Racing more, racing long: these aren’t routes to reducing pressure. I set aside Kona so I could emphasise other areas of my life. As quickly as I’d placed them on the calendar they were gone. It didn’t take much to build sound arguments against racing ten Ironmans in ten days. I’m free to race whatever I like, but that doesn’t mean I should.
I drifted. There was a sense of irony when I wrote my Endurance Corner column. Your Best Season Ever. I wasn’t sure I could comment. I’d hardly put the foundations in place myself. Truth is the five mistakes to avoid came from the very problems I was dealing with. Breaking myself by pushing too hard, inconsistency, wanting to enter everything and largely missing the fun of training.
Plans I’d made in November – built on the assumption of going to Kona – held little relevance.
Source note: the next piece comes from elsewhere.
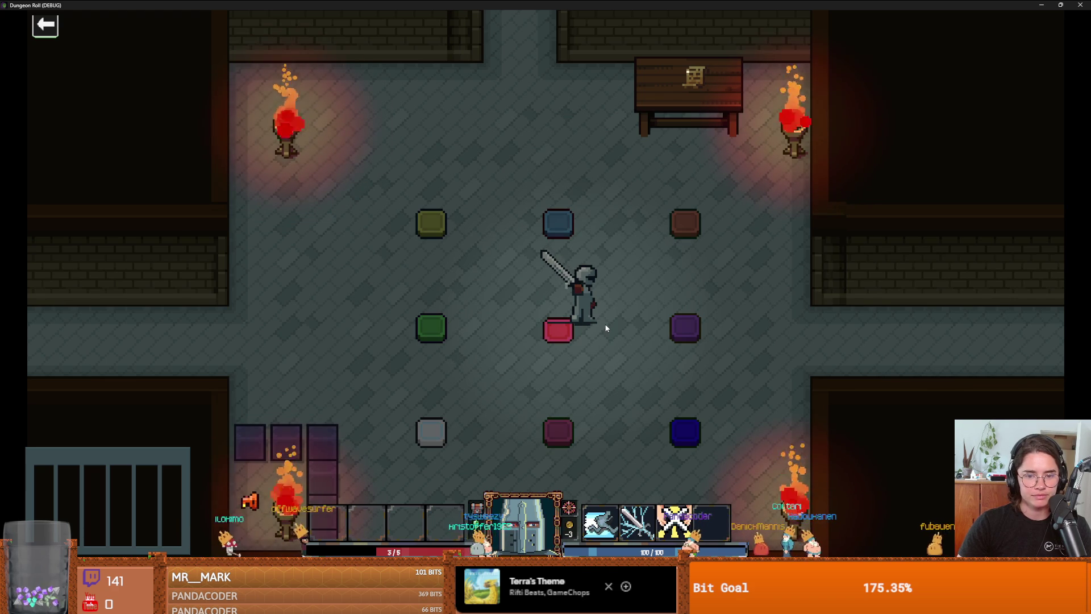
- Walk the knight across the coloured pads, changing the bottom-right pad's colour
key("a")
Besides I’d underestimated the impact of month’s of minimal running. This really is back to basics. Progress made before Christmas was lost by a bout of illness that laid me up for a few days. Timed perfectly with festive food I started the year feeling unfit and sluggish.
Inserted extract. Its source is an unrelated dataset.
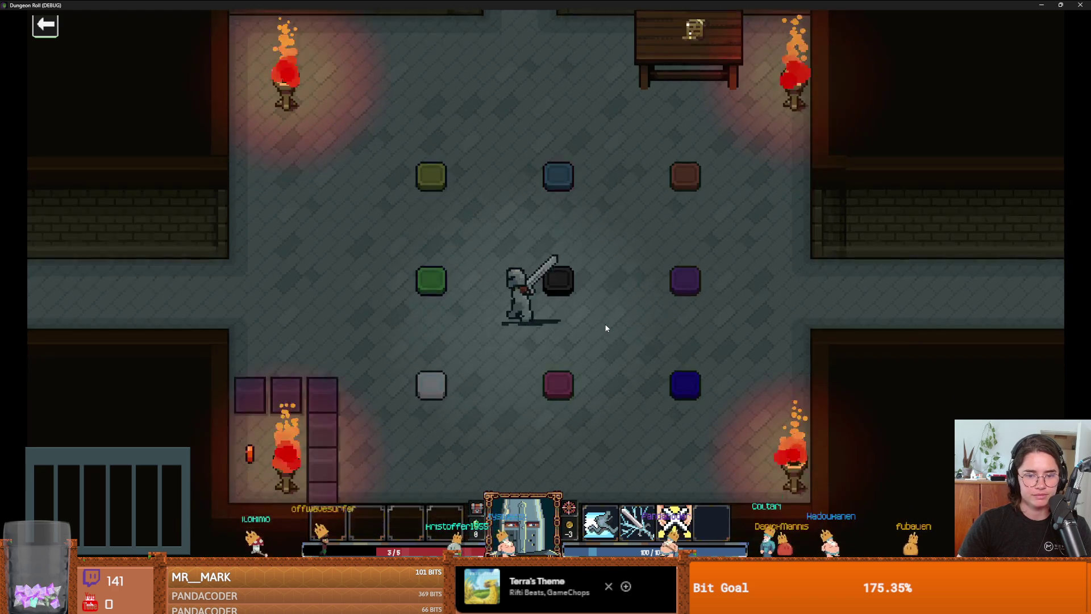
key("s")
key("a")
key("d")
How many times can I write about the need to manage training for your fitness? To carefully build the work you’re doing and not rush? Despite the frequency with which I cover the theme it took a while to sink in. I was the triathlete needing to be careful in my build up. It eventually clicked and since I’ve started running and riding a bit easier the sessions have worked.
Training isn’t fully structured yet, but I’m no longer adrift. I hold to a simple system that each week should in some way improve upon the last. Perhaps in volume, perhaps in frequency or perhaps in intensity. I’m not too stressed as long as I have time for work, life and this blog! I’ve reverted to the habits of a working triathlete: 9 to 5 is mostly about work, the rest of the time my own.
But I’m enjoying it and week on week I am improving. More importantly the desire to train is returning in full. I enjoyed my first ride of the Challenge Henley course so much – despite a cramp in the last few kilometres home – that I was back three days later. Two long rides in a single week: I wanted to be out there again. Cramp was just a sign that I needed to manage my effort more and not get carried away in the moment. I did say I was unfit!
Whilst I rekindle my love of training I’m also making solid progress with coaching. Numbers have grown quickly; I’m near capacity far earlier than expected. There’s time in the day, but insufficient room in my head! Once I can’t give an athlete the attention required I can’t take on additional clients. It’s close. I find myself considering what next? I’m exploring these steps far sooner than anticipated; I’d not planned far enough ahead.
Frustrations and lack of fitness on a personal and athletic level are balanced by success elsewhere in life. My goal has always been sustainability of the lifestyle and I’m making good progress. I never considered exactly what sustainability would look like and perhaps that’s where the difficulties lie. My work is flexible and rewarding; I’ve time to train and build towards my own sporting ambitions. What more could I want?